Prohibition may have taken alcohol out of the county legally, but the fact is there was plenty of production and rum-running going on in the woods of Becker County.

On Friday, Feb. 7, Becker County Museum Director Amy Degerstrom will be presenting “Agitate, Educate, Legislate,” an event filled with interesting facts about the bootlegging ways of Becker County and the Christian women who changed everything for the nation.

“I will spend a lot of time talking about Height of Land area,” she said, because a large part of the production took place in the woods around that area. “It makes sense because there are lots of trees and land and hiding places.”

That’s only the surface of Prohibition in Becker County, though.

It’s no coincidence that the year women finally got the right to vote, alcohol was banned throughout the nation. Though the Woman’s Christian Temperance Union strived to keep things safe on the homefront with the banning of alcohol, it actually had the reverse effect.

“It was the rise of underground speakeasies, that criminal element, which leads to the mob and gangster mentality. People get angry when they can’t get their beer,” Degerstrom said with a laugh.

While she said she’s not surprised that bootlegging was big in Becker County, she said she’s more surprised about the Christian women’s movement and the local force.

“I was a little surprised about how active the WCTU was.”

She said since Detroit Lakes was still a fairly new community — officially about 50 years old at the time – it was still “rough and tumble.” The timber mills were just closing, the railroad workers were present, the brothels were populated.

“There are remnants of that early era. The women and businessmen were actively trying to change that,” she said.

She said the county was very active on both sides of the debate – the bootlegging and the temperance.

“The fact is women were trying to gain control of their households and their lives,” she said. “Paychecks were being lost in saloons.”

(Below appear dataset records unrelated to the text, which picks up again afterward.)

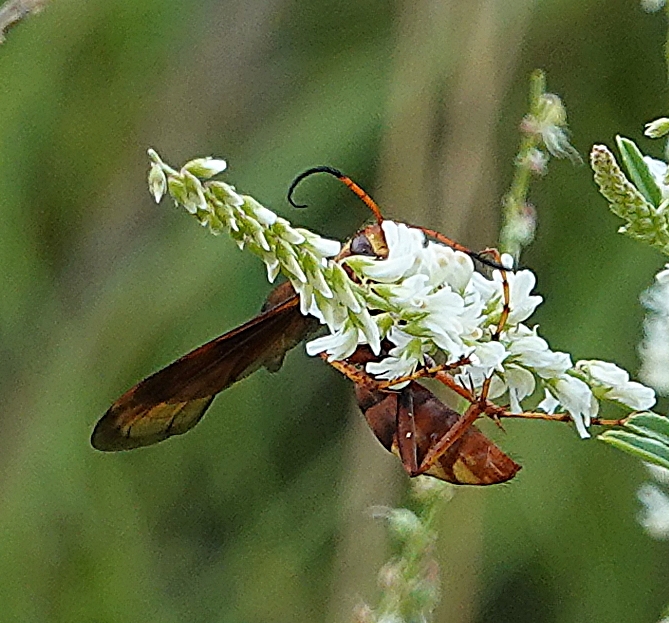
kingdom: Animalia
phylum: Arthropoda
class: Insecta
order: Hymenoptera
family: Pompilidae
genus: Poecilopompilus
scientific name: Poecilopompilus algidus
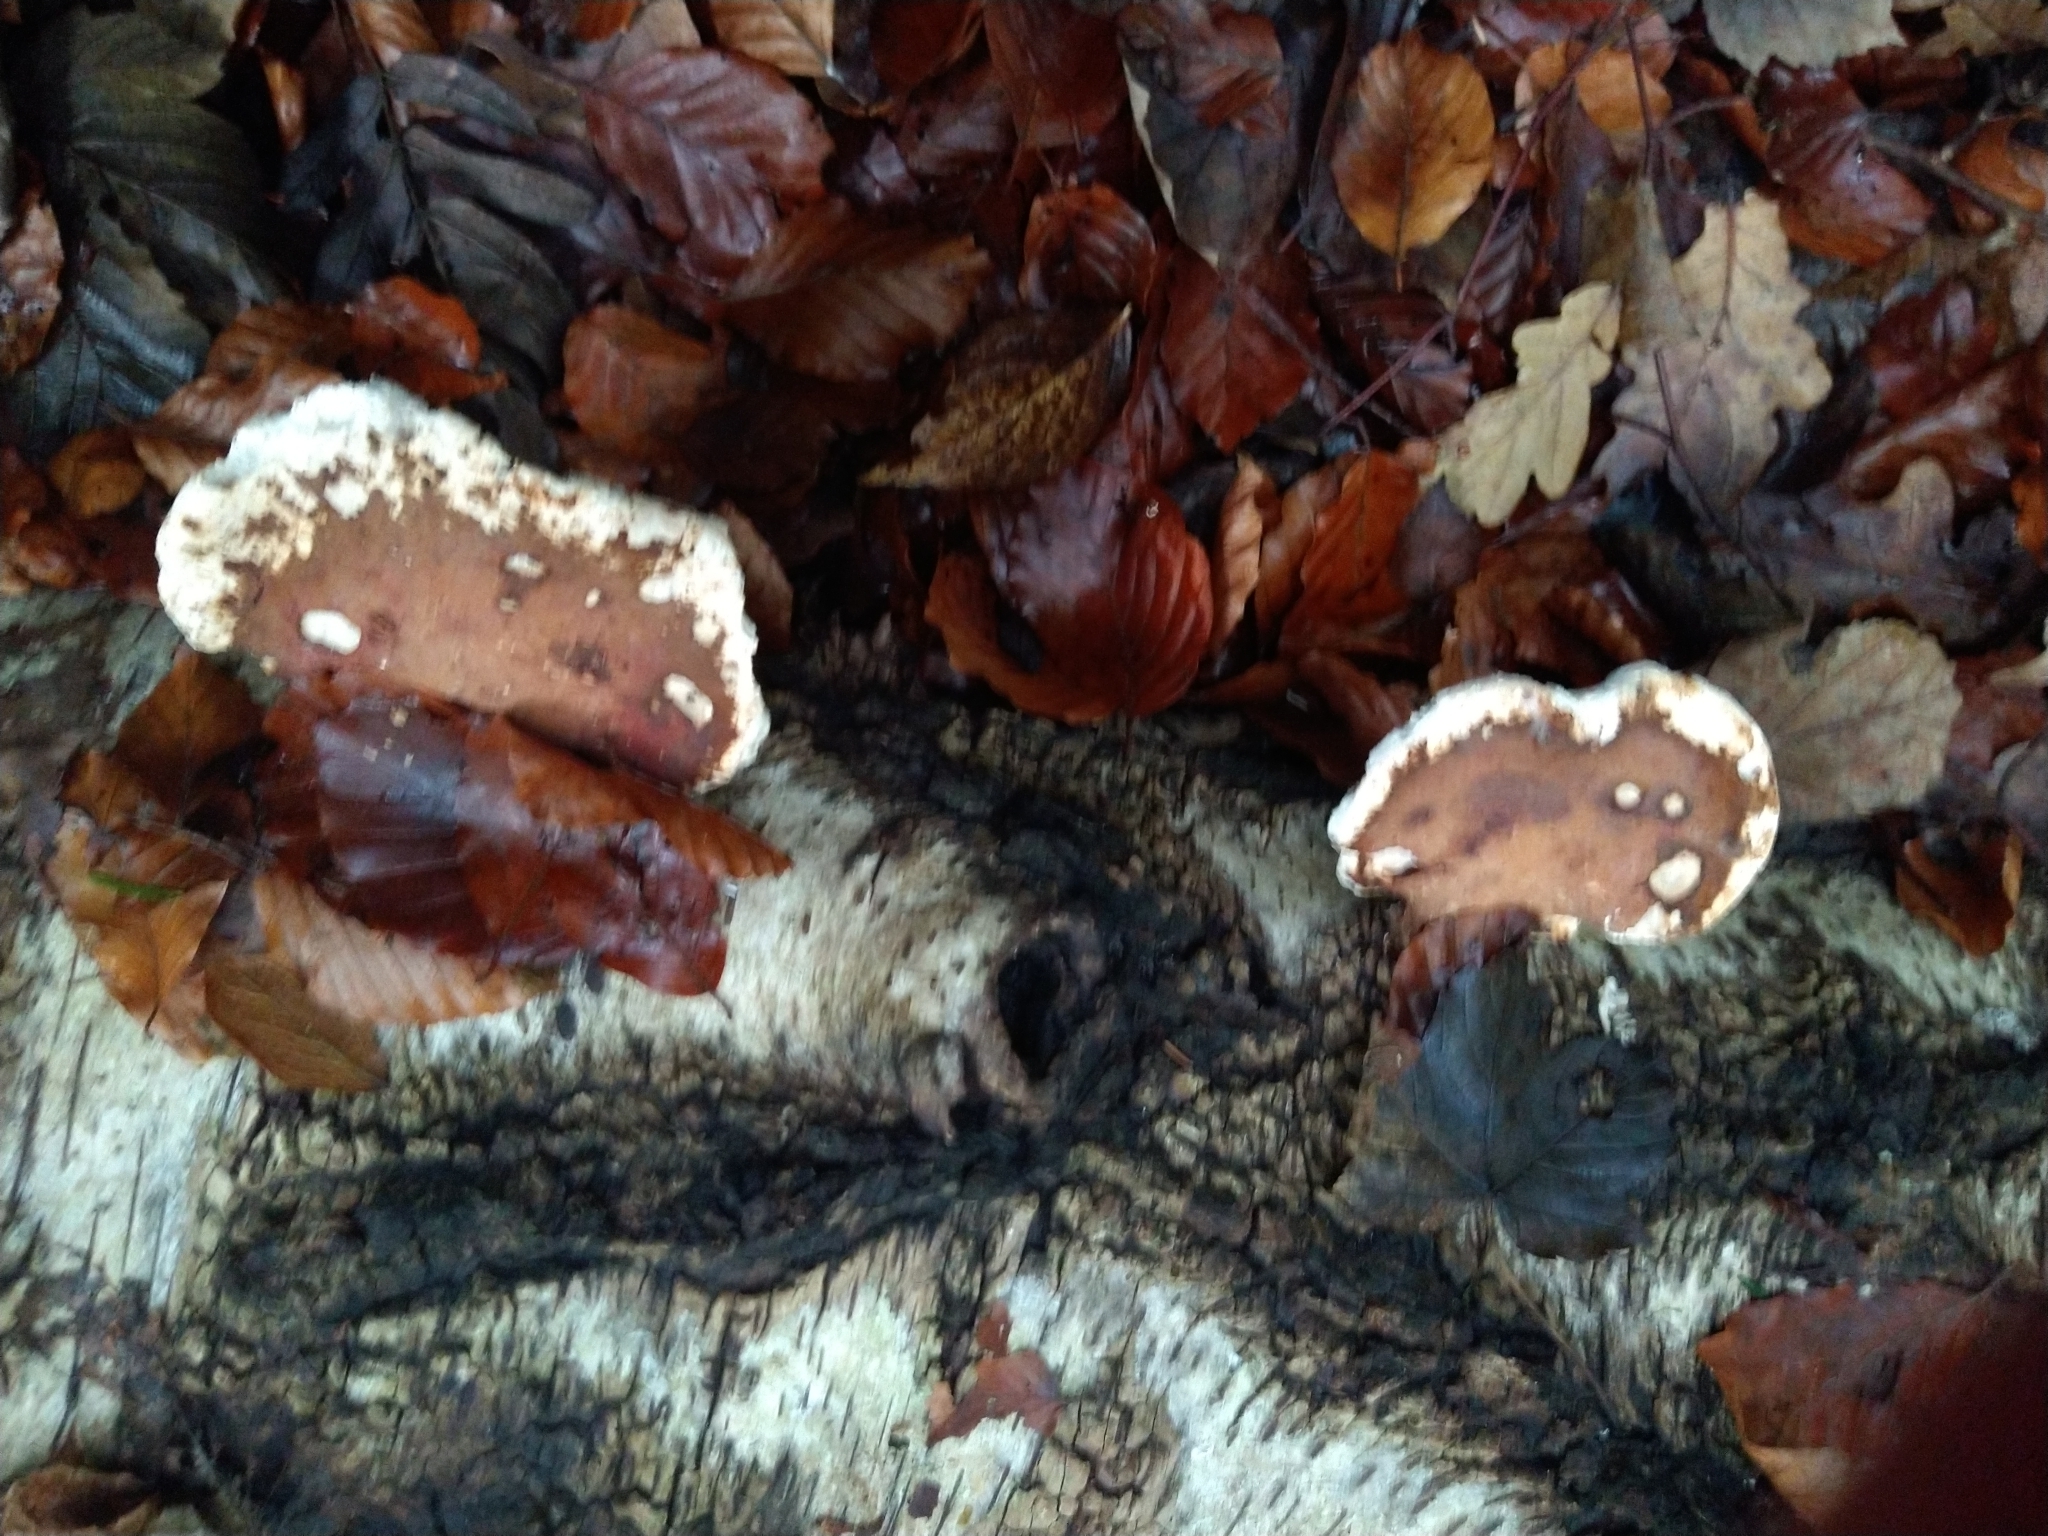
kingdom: Fungi
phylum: Basidiomycota
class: Agaricomycetes
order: Polyporales
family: Fomitopsidaceae
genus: Fomitopsis
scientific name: Fomitopsis betulina
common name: Birch polypore
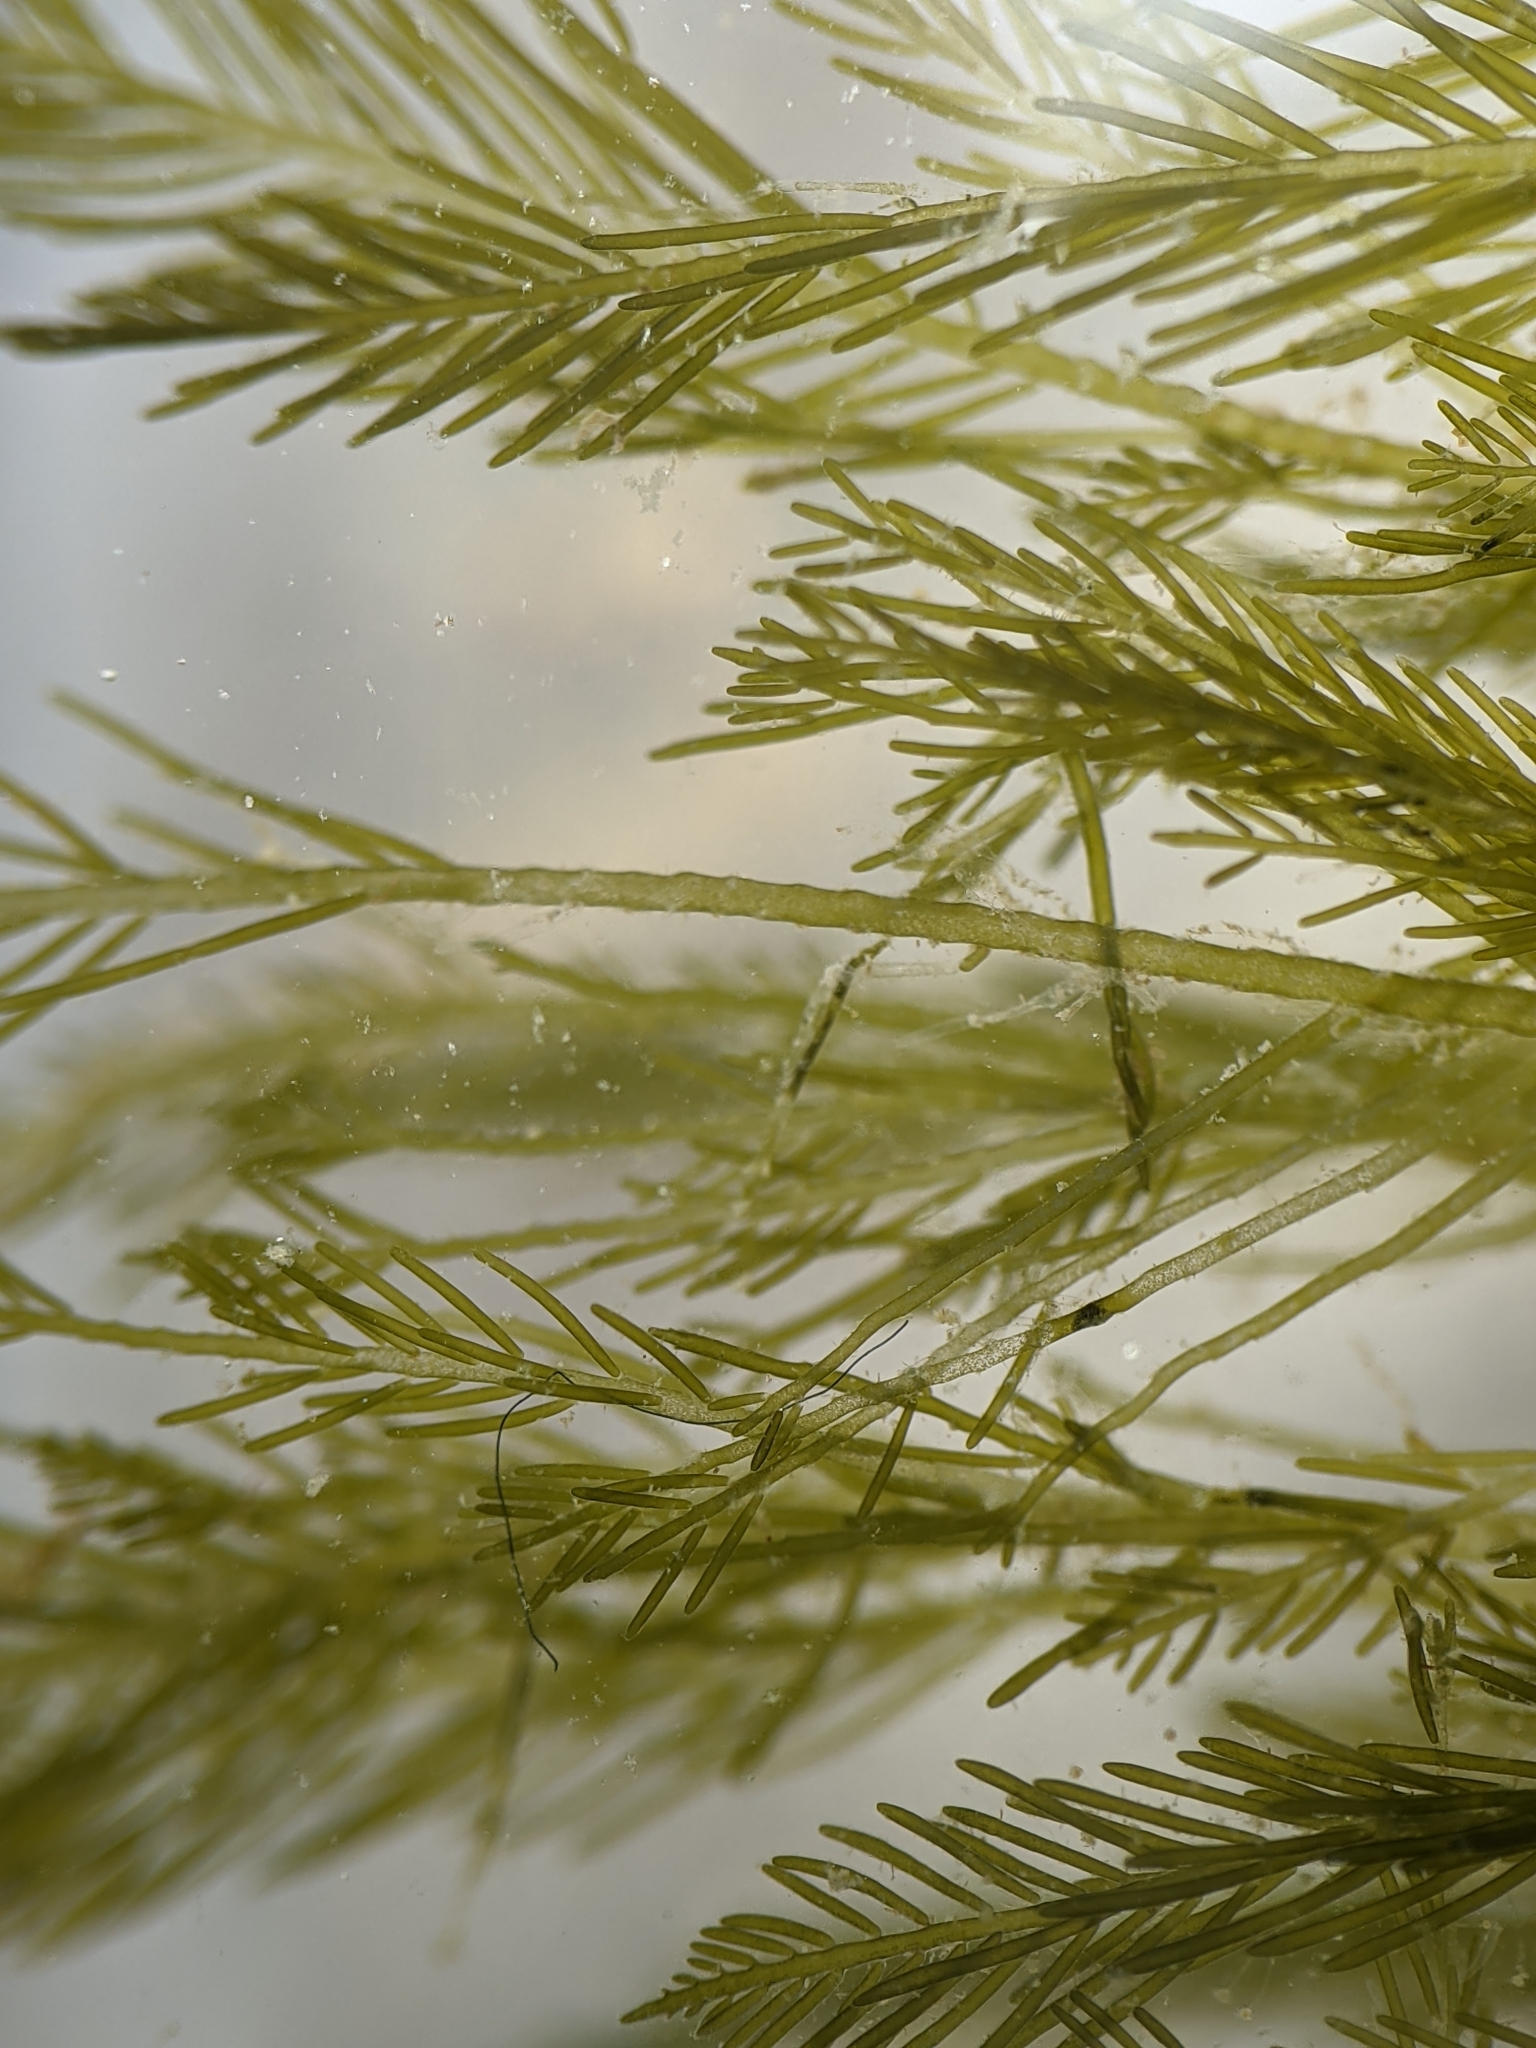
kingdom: Plantae
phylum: Chlorophyta
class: Ulvophyceae
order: Bryopsidales
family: Bryopsidaceae
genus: Bryopsis
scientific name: Bryopsis corticulans
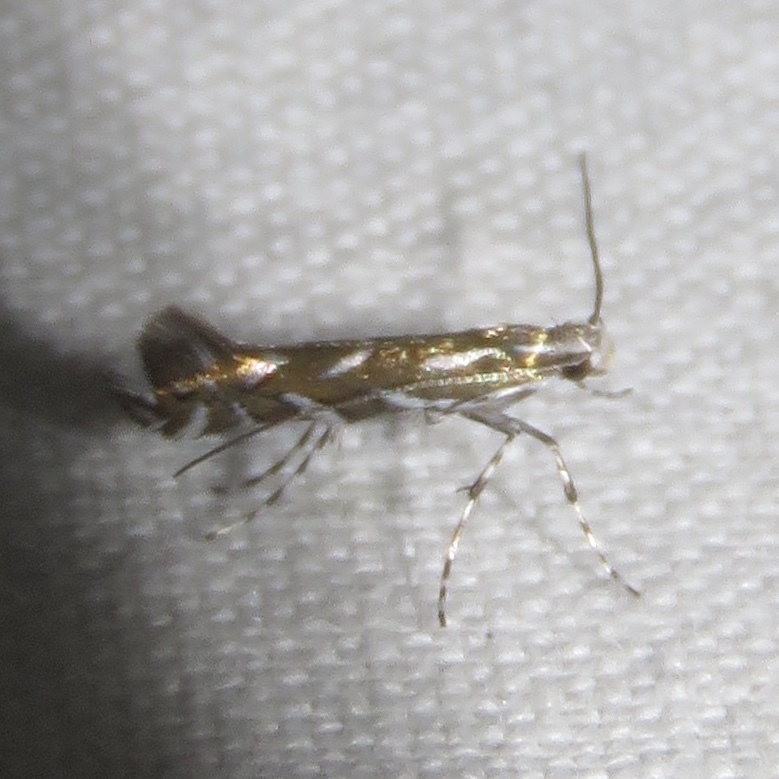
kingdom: Animalia
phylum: Arthropoda
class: Insecta
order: Lepidoptera
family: Gracillariidae
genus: Parectopa
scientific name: Parectopa plantaginisella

Interestingly, Prohibition provided jobs on both sides of the law. There were the police and patrols, regulators and licensures. But there were also jobs for those brewing the alcohol, transportation and sellers. Though illegal, it was also very profitable.

The museum has plenty of artifacts from that time period that Degerstrom will have on hand to view. There are stills that were used for brewing the alcohol, confiscated bottles and arrest warrants.

“People have a strong opinion about alcohol. They still do. This will be a fun one,” she said of the presentation.

This is the third Hidden History Happy Hour Degerstrom has presented. The first was a year ago during Polar Fest on the history of women’s lingerie. Last summer, she also presented a Hidden History on Frazee’s seedier side with brothels, prostitution and crime.

She said bootlegging will follow the Frazee presentation nicely because there was plenty of involvement there, too.

Not only were Minnesota and Wisconsin very popular when it came to bootlegging, because they are so rural, but also because they are located on the Canadian border, over which legally-made booze was smuggled.

While legal now, home-brewing is still popular. She said the thrill is may be gone since it’s legal, but the art of it never went away.

Doors open at the museum at 7 p.m. on Feb. 7, with the program beginning at 7:30. Food and drinks will be provided by La Barista. Your $10 ticket will get you food and one drink ticket. Tickets are available at the door.

Not only is the program a part of the Polar Fest activities, it is also held the night of Daddy’s Little Sweetheart Dance, so moms can stop by after being taking pictures of dads and their sweethearts and then being shooed out of the Holmes Theatre.